Design, Synthesis, and Biological Evaluation of Potent 20S Proteasome Activators for the Potential Treatment of α‑Synucleinopathies

While neurodegenerative diseases affect millions of patients worldwide, there are insufficient available therapeutics to halt or slow down the progression of these diseases. A key pathological feature of several neurodegenerative diseases is the oligomerization and aggregation of specific intrinsically disordered proteins (IDPs) creating neuronal deposits, such as Lewy bodies in Parkinson’s disease. Clearance of these pathogenic, aggregation-prone IDPs is mediated by the 20S isoform of the human proteasome. Thus, enhancing the 20S proteasome-mediated proteolysis could be a very useful therapeutic pathway to prevent neurotoxicity. Here, we report the successful development of sub-microM 20S proteasome activators based on a phenothiazine scaffold. This class of compounds prevented the accumulation of pathologically relevant IDPs, such as the pathogenic A53T mutated α-synuclein, in vitro and in mammalian cell lines.

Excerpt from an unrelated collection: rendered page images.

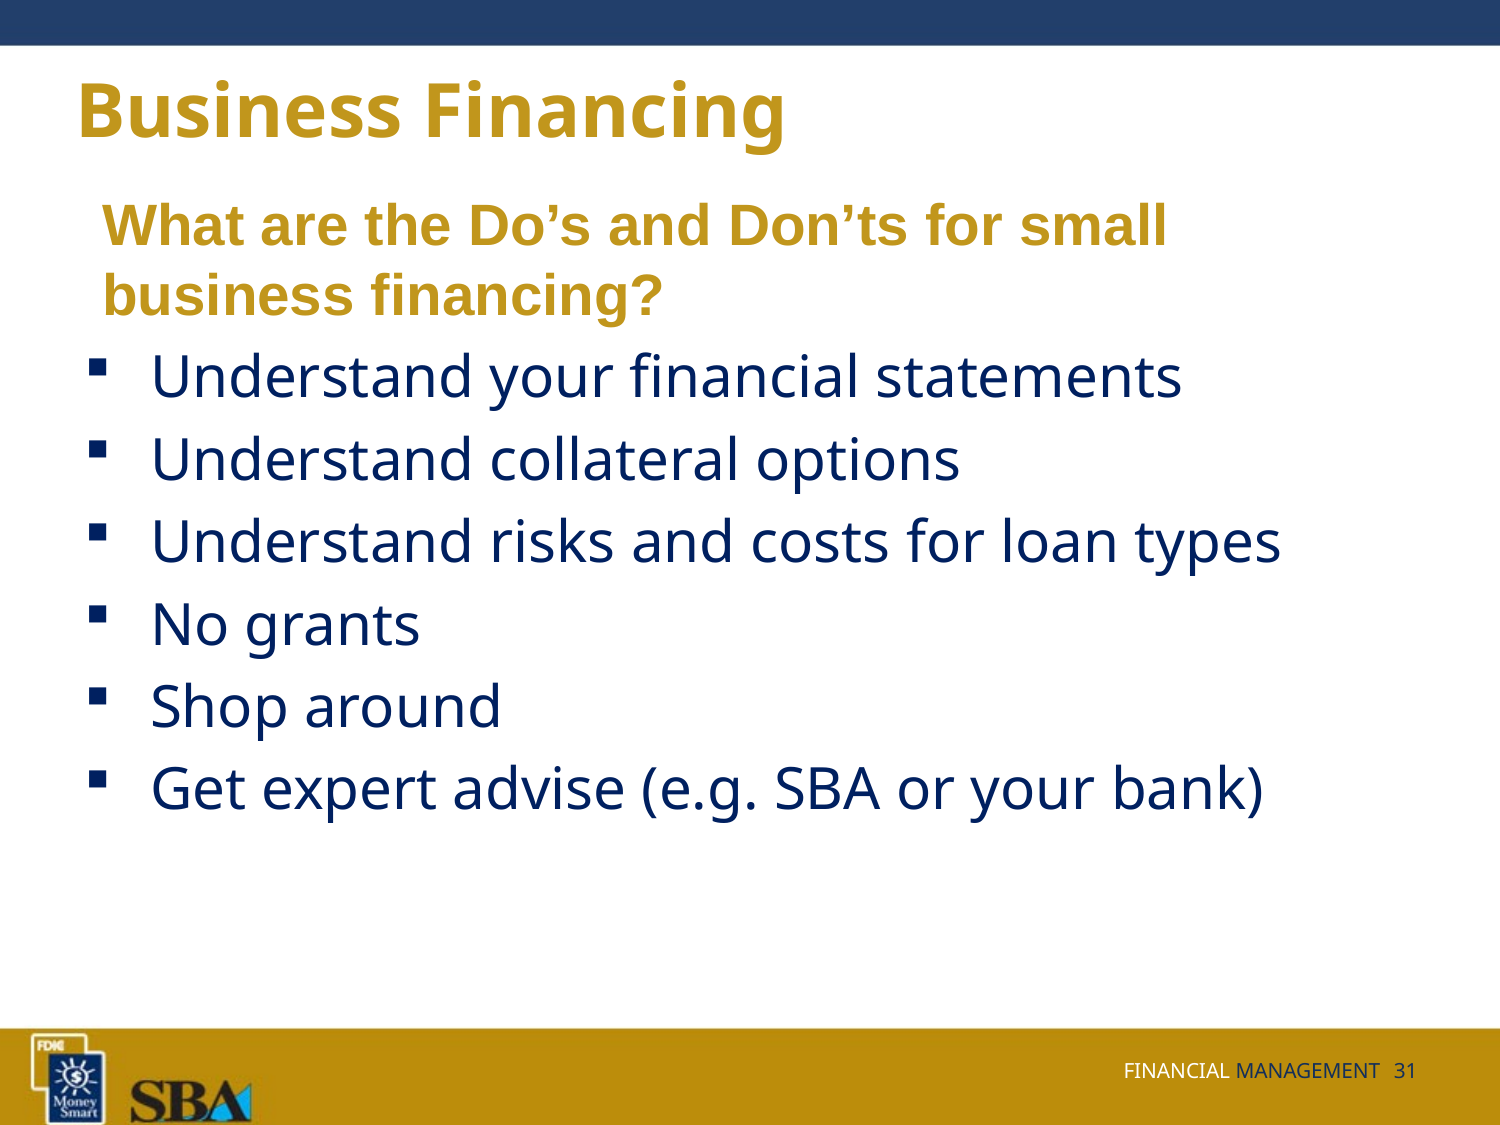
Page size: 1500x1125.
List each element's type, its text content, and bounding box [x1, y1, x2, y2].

title Business Financing [74, 61, 1426, 163]
text_box What are the Do’s and Don’ts for small business financing? [87, 179, 1413, 335]
list Understand your financial statements Understand collateral options Understand risks and costs for loan types No grants Shop around Get expert advise (e.g. SBA or your bank) [74, 339, 1426, 1041]
picture [0, 0, 1500, 1125]
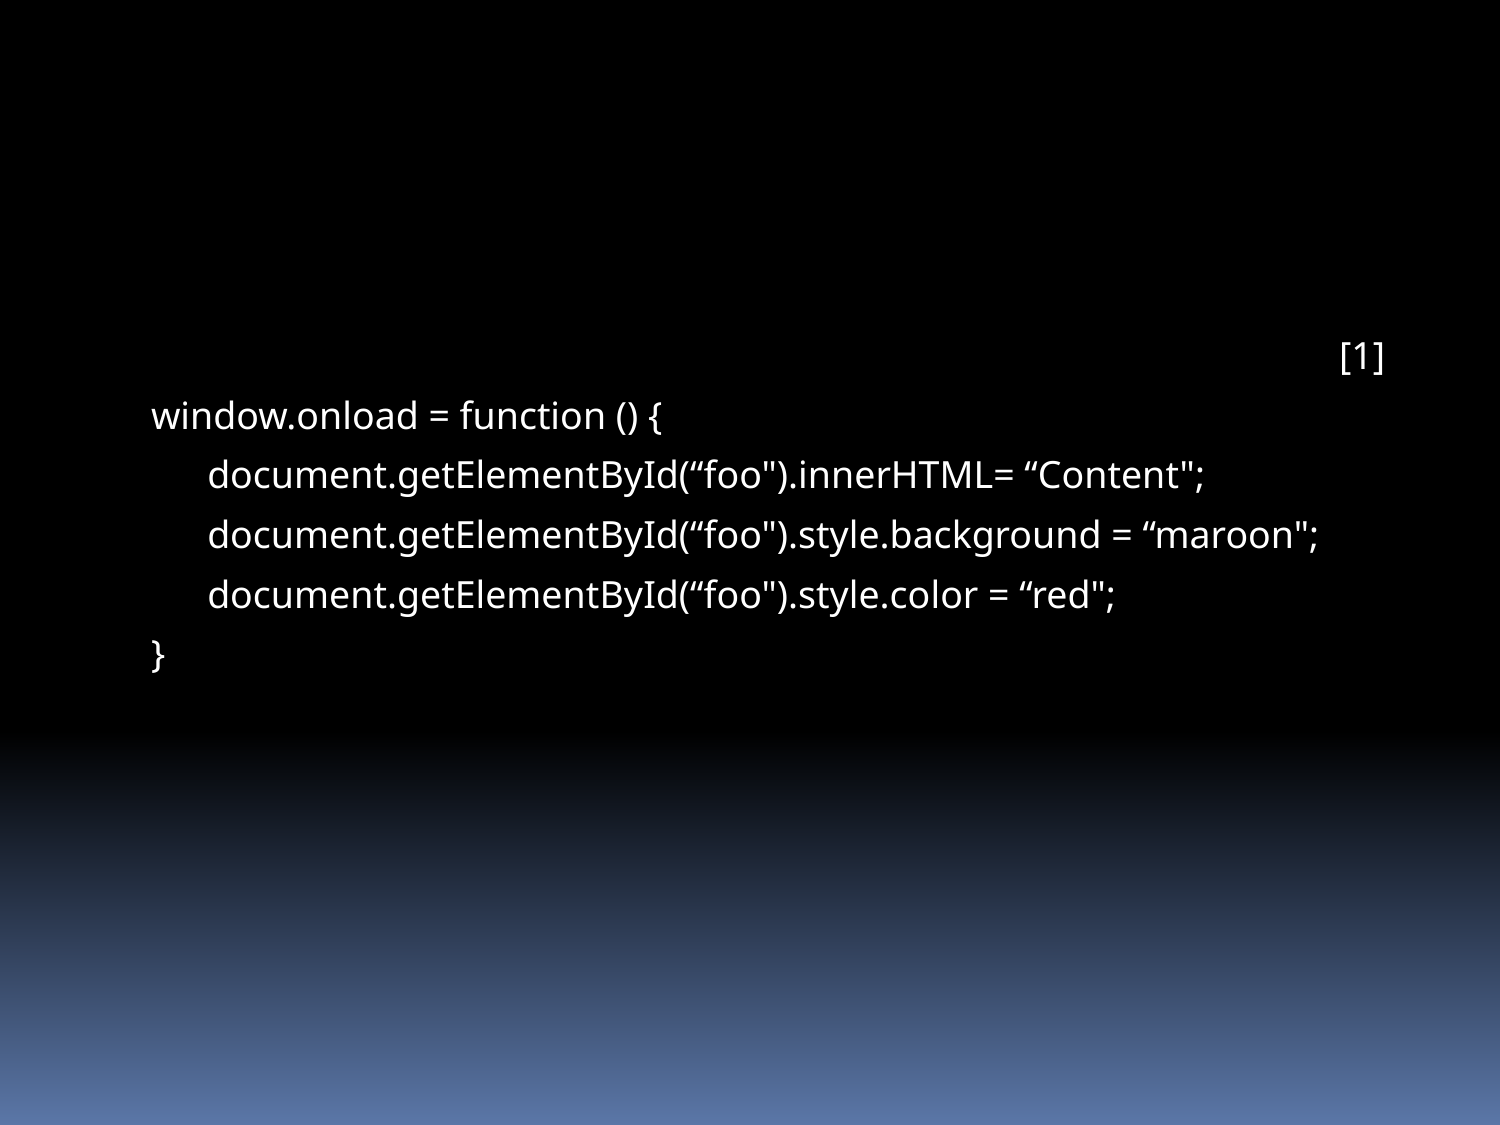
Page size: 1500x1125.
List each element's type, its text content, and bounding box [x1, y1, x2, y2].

list [1] window.onload = function () { document.getElementById(“foo").innerHTML= “Content"; document.getElementById(“foo").style.background = “maroon"; document.getElementById(“foo").style.color = “red"; } [125, 324, 1400, 1075]
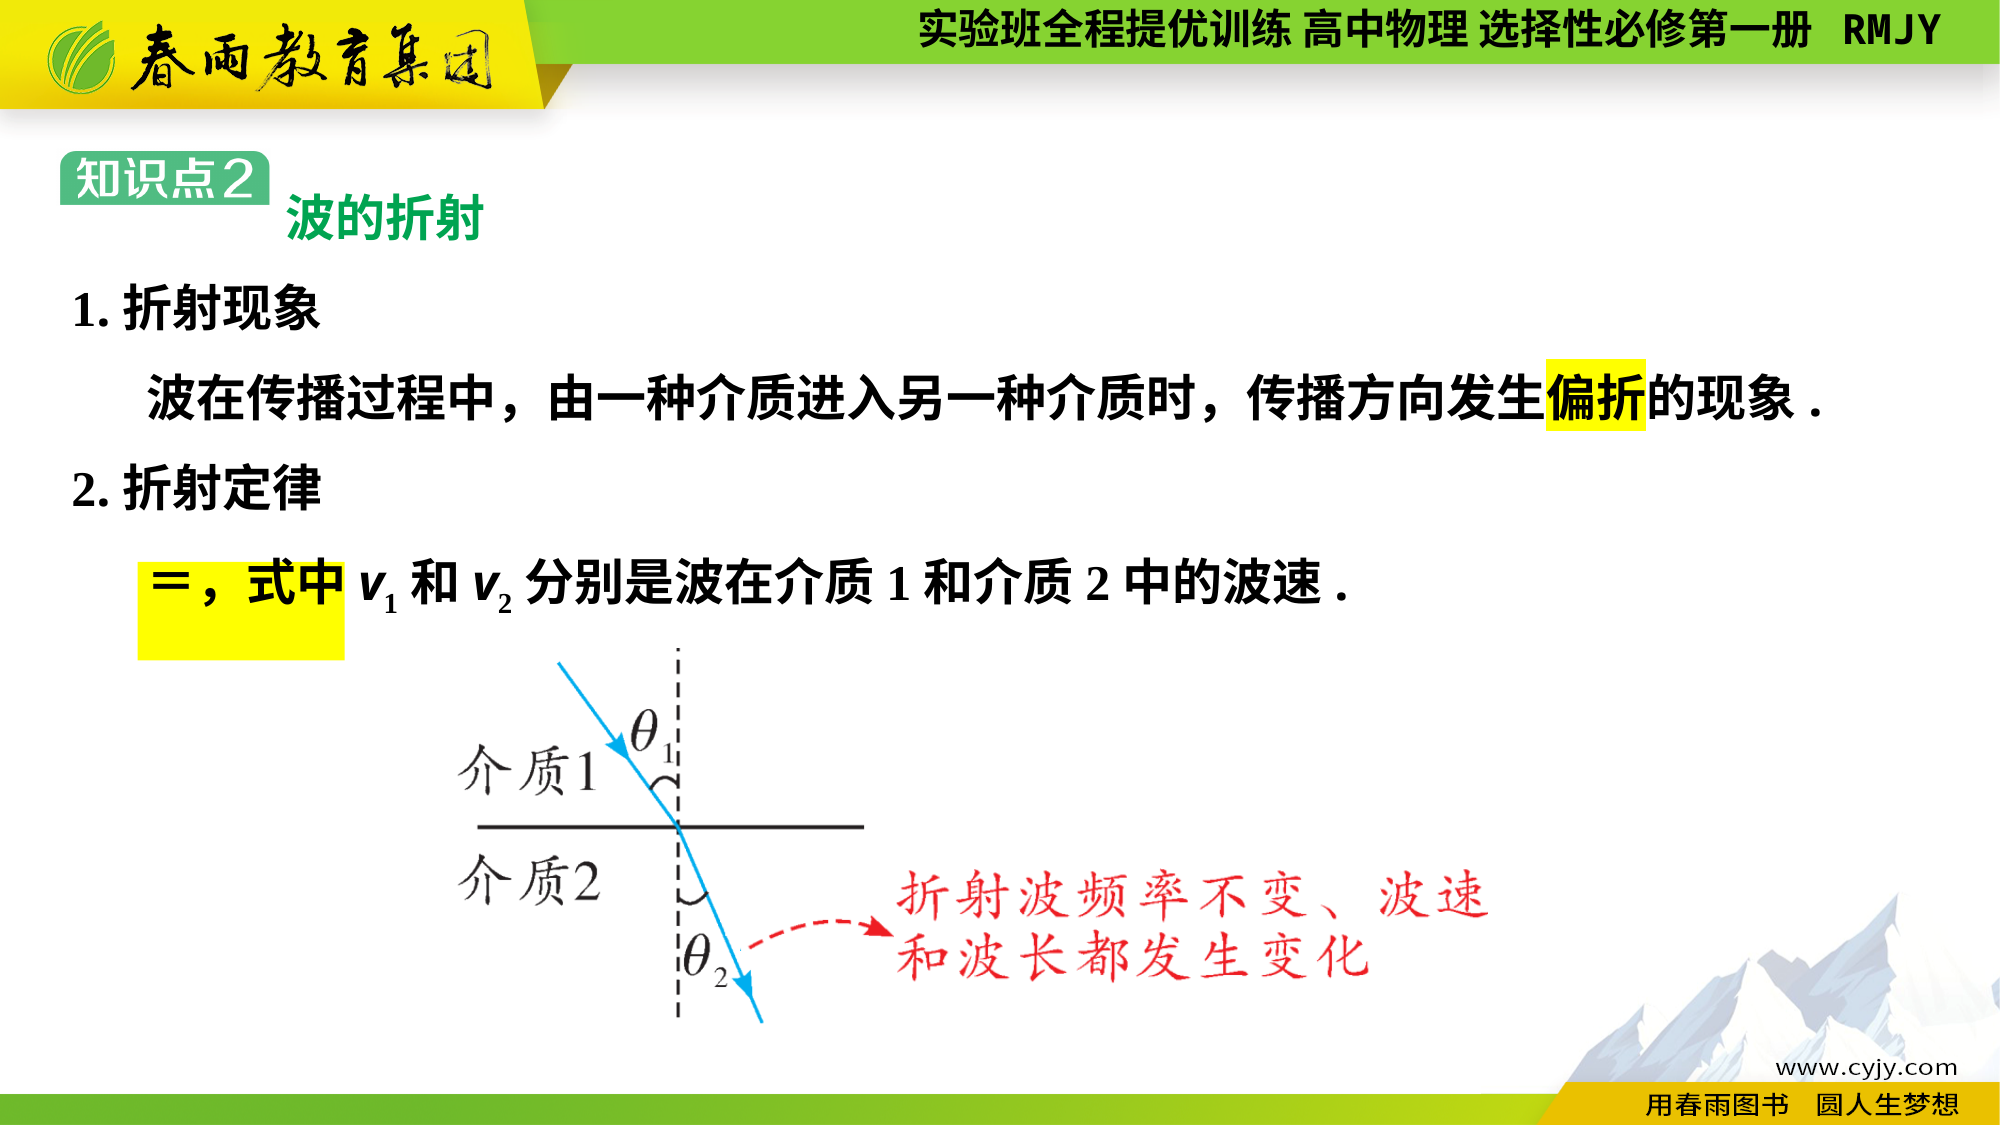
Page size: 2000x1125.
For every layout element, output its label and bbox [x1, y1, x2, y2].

text_box [137, 561, 345, 661]
picture [0, 0, 2000, 1125]
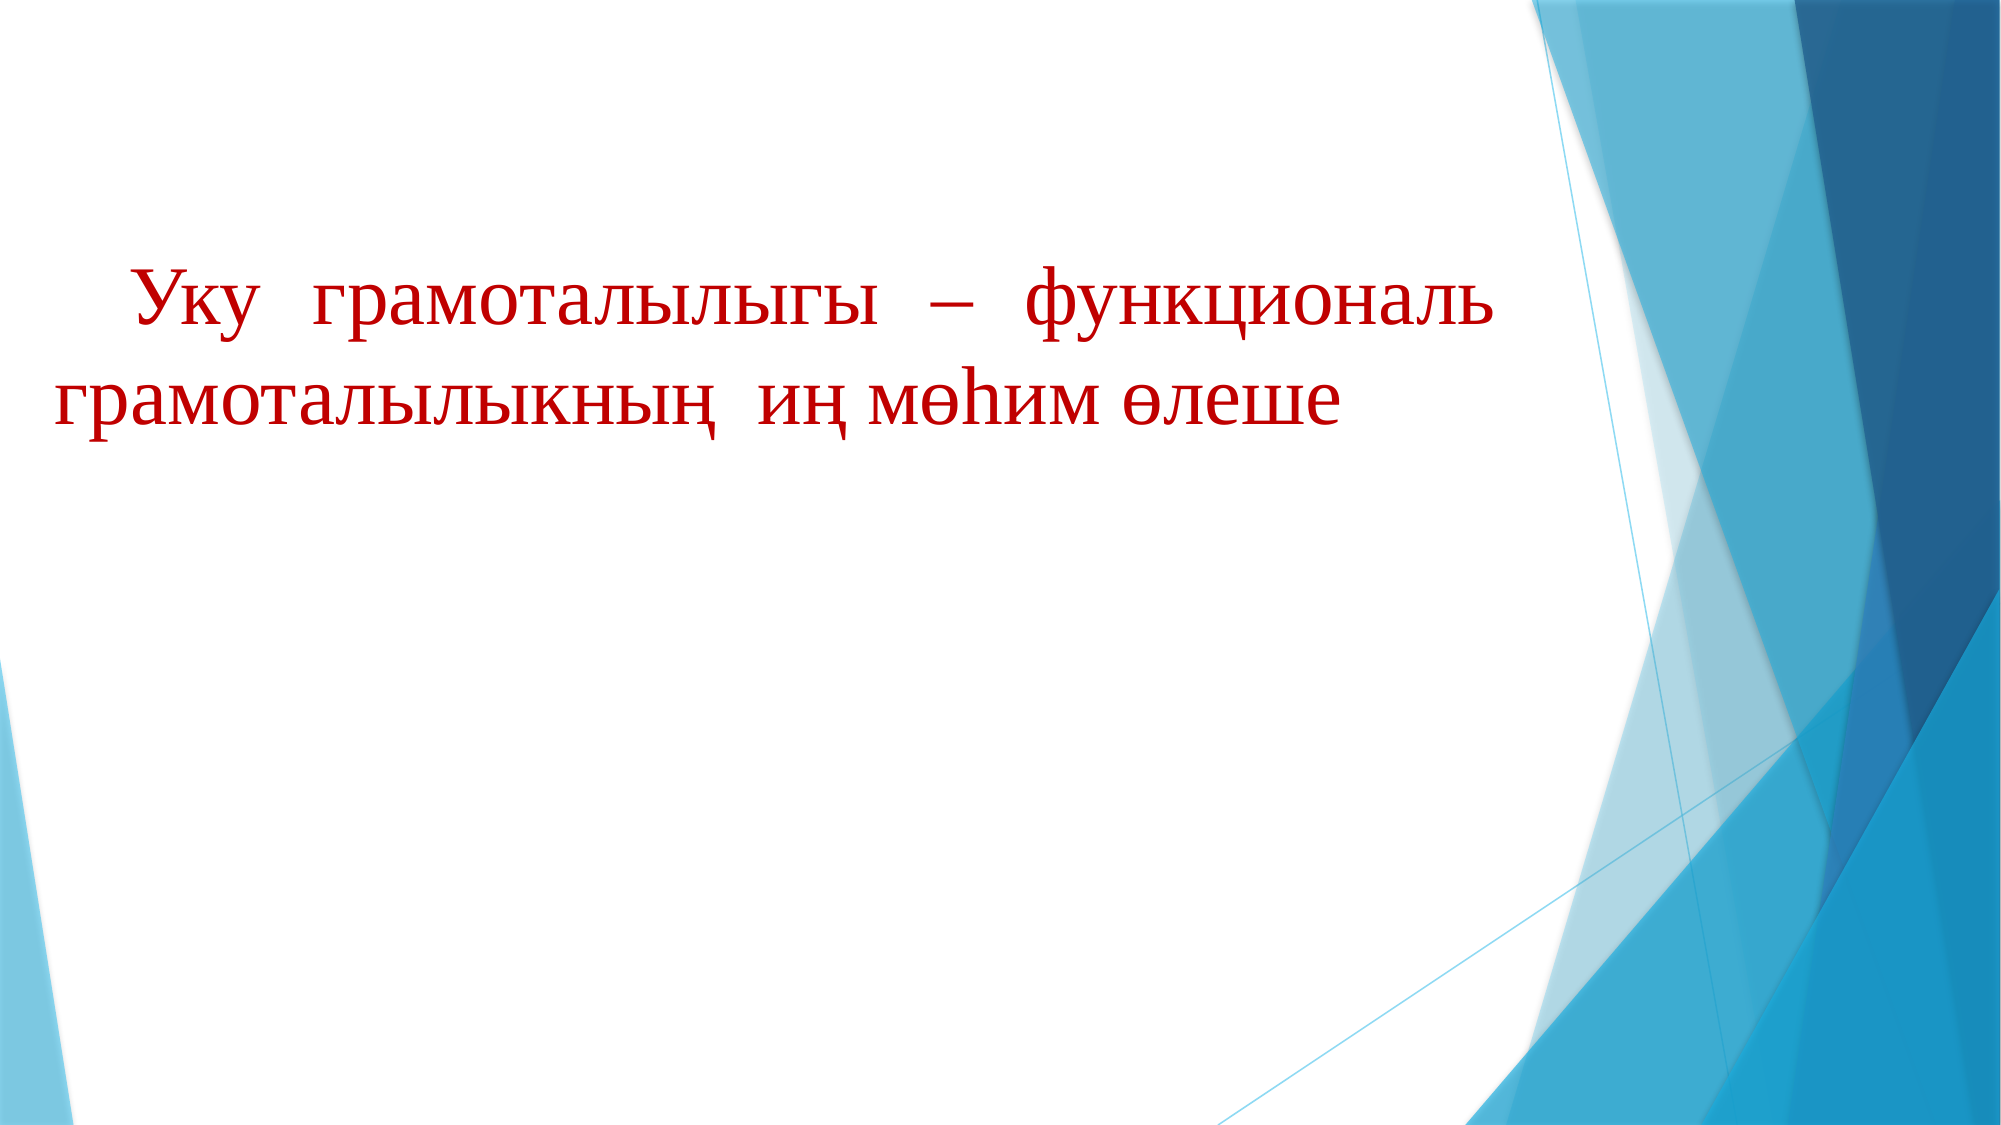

神经退行性疾病（neurodegenerative diseases）影响全球数百万患者，但目前可用于阻断或延缓这类疾病进展的治疗手段仍十分匮乏。多种神经退行性疾病的关键病理特征之一，是特定内在无序蛋白（intrinsically disordered proteins, IDPs）发生寡聚化与聚集，形成神经元沉积灶——例如帕金森病中的路易小体（Lewy bodies）。这类具有致病性、易聚集的内在无序蛋白的清除过程，由人类蛋白酶体的20S亚型介导。因此，增强20S蛋白酶体介导的蛋白水解作用，或可成为预防神经毒性的有效治疗途径。本研究成功开发了基于吩噻嗪（phenothiazine）骨架的亚微摩尔级（sub-microM）20S蛋白酶体激活剂。该类化合物在体外及哺乳动物细胞系中，均可阻止病理性相关内在无序蛋白的积累，例如致病型A53T突变α-突触核蛋白（α-synuclein）。